Stored data entries:
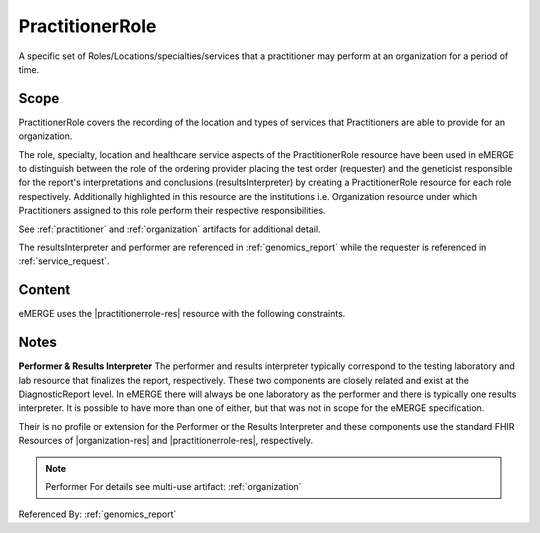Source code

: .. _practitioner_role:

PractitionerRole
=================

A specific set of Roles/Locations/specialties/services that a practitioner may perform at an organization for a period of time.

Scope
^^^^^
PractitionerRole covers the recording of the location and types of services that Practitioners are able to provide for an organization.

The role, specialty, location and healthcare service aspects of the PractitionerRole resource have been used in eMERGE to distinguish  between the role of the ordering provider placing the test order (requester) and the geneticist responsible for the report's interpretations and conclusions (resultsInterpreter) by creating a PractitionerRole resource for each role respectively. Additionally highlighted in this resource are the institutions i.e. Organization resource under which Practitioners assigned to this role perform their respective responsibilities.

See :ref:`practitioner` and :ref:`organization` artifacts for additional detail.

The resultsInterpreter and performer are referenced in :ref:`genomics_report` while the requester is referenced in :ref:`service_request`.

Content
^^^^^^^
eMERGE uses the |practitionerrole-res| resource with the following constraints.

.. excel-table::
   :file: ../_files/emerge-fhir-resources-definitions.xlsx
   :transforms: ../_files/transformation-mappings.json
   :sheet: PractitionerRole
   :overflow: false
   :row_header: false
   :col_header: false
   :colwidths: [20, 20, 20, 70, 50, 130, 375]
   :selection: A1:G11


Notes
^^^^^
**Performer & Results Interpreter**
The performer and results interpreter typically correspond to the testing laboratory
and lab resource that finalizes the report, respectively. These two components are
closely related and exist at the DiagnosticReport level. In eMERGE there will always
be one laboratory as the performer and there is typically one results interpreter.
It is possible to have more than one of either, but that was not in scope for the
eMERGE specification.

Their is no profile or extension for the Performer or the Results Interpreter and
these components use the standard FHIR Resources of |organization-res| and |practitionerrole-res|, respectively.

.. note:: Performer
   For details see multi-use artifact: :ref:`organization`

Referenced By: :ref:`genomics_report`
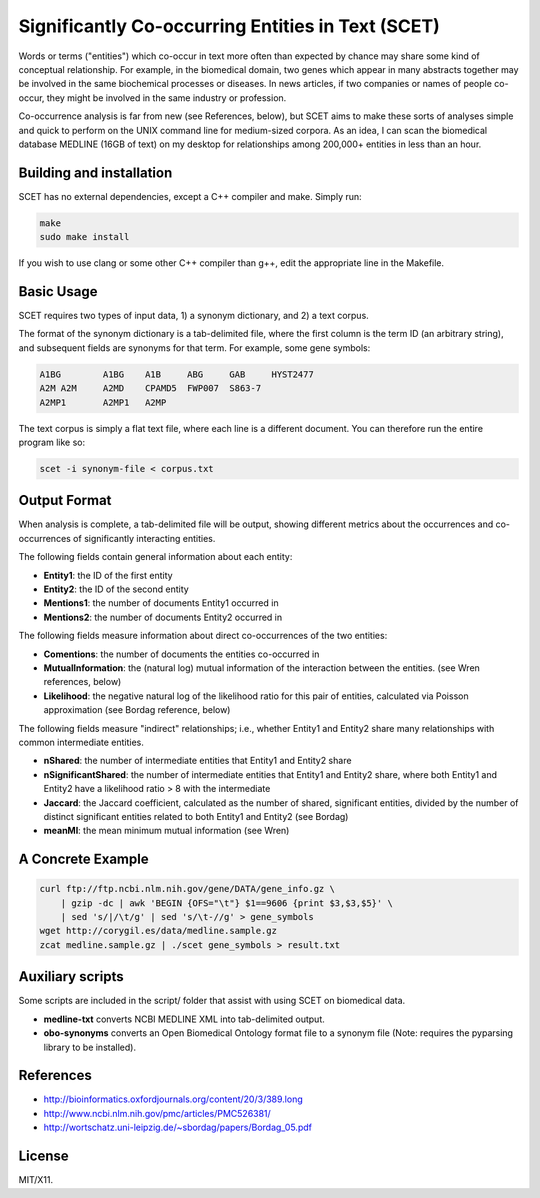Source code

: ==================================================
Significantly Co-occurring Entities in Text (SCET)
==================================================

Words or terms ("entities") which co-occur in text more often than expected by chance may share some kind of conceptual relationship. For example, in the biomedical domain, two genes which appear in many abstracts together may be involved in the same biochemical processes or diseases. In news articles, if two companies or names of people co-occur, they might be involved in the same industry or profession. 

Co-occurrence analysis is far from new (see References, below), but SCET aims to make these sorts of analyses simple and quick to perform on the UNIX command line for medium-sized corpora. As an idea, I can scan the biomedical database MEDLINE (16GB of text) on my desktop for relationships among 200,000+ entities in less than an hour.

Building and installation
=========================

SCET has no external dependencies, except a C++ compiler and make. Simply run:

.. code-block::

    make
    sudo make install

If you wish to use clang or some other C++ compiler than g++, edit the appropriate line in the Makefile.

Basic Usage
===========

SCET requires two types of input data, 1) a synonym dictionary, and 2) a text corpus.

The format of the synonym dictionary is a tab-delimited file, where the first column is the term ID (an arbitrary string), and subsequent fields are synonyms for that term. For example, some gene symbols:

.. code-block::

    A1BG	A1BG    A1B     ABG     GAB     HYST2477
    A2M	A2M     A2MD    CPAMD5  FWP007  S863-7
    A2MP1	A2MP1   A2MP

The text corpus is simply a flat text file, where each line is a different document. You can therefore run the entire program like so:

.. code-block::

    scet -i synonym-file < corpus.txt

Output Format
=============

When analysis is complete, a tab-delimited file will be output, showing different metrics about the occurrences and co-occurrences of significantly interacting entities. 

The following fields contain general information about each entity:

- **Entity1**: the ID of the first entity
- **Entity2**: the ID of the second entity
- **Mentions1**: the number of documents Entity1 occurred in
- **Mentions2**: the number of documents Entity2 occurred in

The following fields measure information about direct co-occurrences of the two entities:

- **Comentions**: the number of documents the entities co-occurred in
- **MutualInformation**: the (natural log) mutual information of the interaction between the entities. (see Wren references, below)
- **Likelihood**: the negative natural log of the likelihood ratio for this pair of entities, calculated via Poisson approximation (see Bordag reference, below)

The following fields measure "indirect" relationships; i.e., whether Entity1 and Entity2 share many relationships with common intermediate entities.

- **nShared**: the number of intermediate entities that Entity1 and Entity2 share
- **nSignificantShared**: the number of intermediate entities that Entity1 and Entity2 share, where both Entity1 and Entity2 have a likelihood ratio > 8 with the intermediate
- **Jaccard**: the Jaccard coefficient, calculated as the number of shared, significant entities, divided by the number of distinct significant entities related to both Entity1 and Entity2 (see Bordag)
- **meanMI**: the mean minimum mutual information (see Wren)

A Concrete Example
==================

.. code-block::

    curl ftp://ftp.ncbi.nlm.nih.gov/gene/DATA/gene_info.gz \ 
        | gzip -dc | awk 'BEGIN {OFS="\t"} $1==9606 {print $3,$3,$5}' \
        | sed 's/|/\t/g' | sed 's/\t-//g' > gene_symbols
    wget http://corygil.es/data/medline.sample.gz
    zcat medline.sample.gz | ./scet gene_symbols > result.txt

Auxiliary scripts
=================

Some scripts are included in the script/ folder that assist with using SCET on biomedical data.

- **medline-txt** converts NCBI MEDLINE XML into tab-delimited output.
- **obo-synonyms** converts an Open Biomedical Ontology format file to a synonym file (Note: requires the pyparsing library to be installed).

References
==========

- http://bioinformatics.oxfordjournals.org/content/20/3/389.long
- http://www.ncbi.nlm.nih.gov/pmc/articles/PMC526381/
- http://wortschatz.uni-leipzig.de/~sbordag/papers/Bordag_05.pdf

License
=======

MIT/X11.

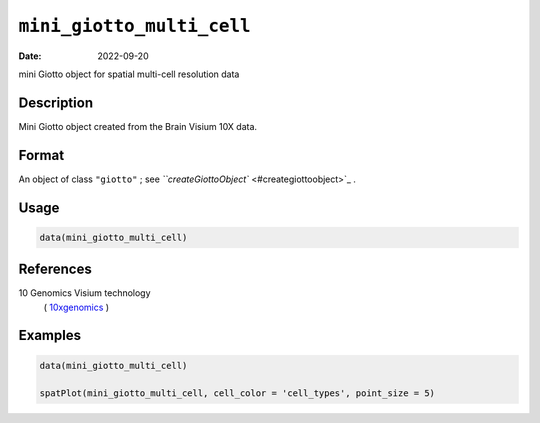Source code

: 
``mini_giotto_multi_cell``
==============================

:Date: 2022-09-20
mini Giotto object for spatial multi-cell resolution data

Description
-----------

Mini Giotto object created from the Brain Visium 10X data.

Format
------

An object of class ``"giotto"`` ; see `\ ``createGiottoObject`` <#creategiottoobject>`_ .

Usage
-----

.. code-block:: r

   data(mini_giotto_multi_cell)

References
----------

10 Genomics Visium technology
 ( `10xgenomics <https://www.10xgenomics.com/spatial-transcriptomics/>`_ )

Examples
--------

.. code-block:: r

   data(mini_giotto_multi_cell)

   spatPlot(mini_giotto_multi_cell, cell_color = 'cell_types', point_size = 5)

WORK REQUIRED: Please output only the lines from the one holding "Description" to the end of the records, first and last included, exactly as they appear.

COMPLETED EXERCISE:
Description
-----------

Mini Giotto object created from the Brain Visium 10X data.

Format
------

An object of class ``"giotto"`` ; see `\ ``createGiottoObject`` <#creategiottoobject>`_ .

Usage
-----

.. code-block:: r

   data(mini_giotto_multi_cell)

References
----------

10 Genomics Visium technology
 ( `10xgenomics <https://www.10xgenomics.com/spatial-transcriptomics/>`_ )

Examples
--------

.. code-block:: r

   data(mini_giotto_multi_cell)

   spatPlot(mini_giotto_multi_cell, cell_color = 'cell_types', point_size = 5)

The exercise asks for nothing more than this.